Please pick up the reply below about NFS exports and device ordering, and continue it from its last sentence.

--- DOCUMENT TEXT ---

There is lots of useful information you haven't given us, such as a copy
of /etc/exports, and /etc/fstab, and information about what hardware the
files are on, but at a guess:
files-a and files-b were on /dev/sdc and /dev/sdd
you plugged in a new hard drive to store files-c. It was called
/dev/sde.
But after a reboot the devices were discovered in a different order
and the one containing files-c is now called /dev/sdc,
files-a are on /dev/sdd and files-b are on /dev/sde.

As nfs in 2.6.18 uses the device id to identify a filesystem, the name of the
device that was mounted would be more important than the name of the place
where it was mounted on the server.

In more recent kernels and nfs-utils, the uuid of the filessytem is used in
preference to the device id, so this problem is avoided.

On your system you can add "fsid=1", "fsid=2" etc (avoid fsid=0) to help
disambiguate.
When you do this, the nfs server will still honour the old device-id-base
file handles, but will only give out the fsid= filehandles for new mounts.
So it will not break your current clients, but they will need to remount
before they can benefit from the increased stabilitiy of fsid= exports.

--- DATA RECORDS ---

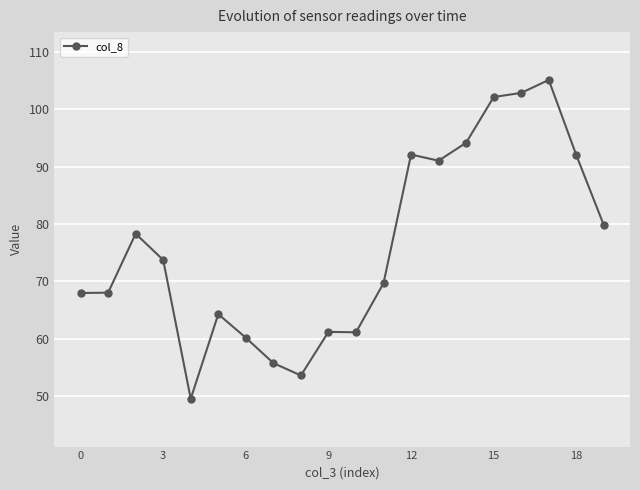

What is the maximum value shown in the chart?

105.1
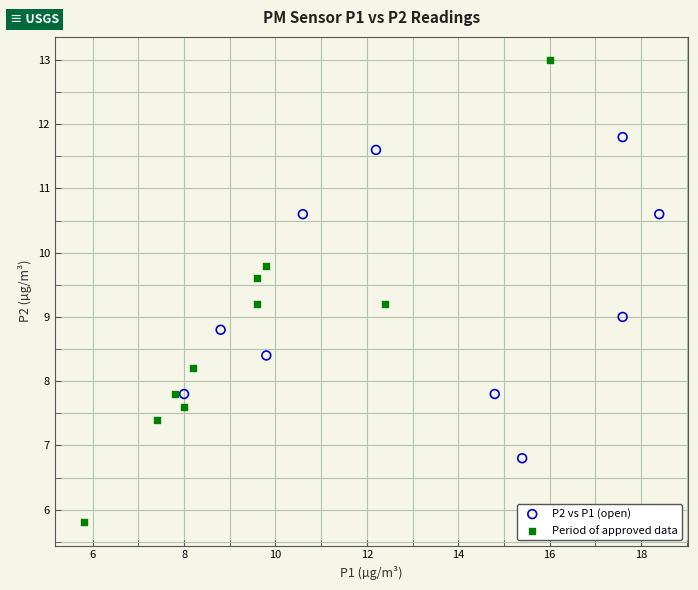

Which series reaches the maximum Y coordinate?

Period of approved data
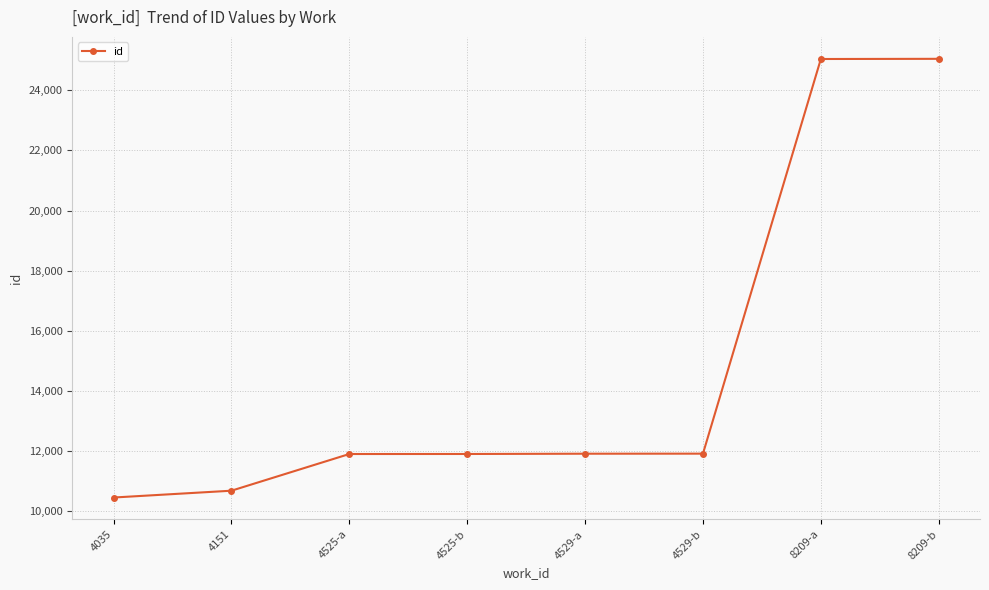

The chart shows a value of 11908 at 4529-b. True or false?

True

---

_WRITTEN RESPONSE_
NeilBrown

>
> Note the files correspond to the wrong exports. Remounting
> on every client fixed the problem - once we realized what
> was going on! (files-a/b/c were all similar so it wasn't
> immediately aparent)
>
> My speculation is the reboot changed some enumeration
> causing a mismatch between the clients and servers.
>
> This is a new one by me - is this a known issue, and if so
> is a patch available?
>
> Other than patching, are there any precautions we can take
> to avoid this in the future? (Other than not crashing the
> server, which we'd be happy to not to do. :)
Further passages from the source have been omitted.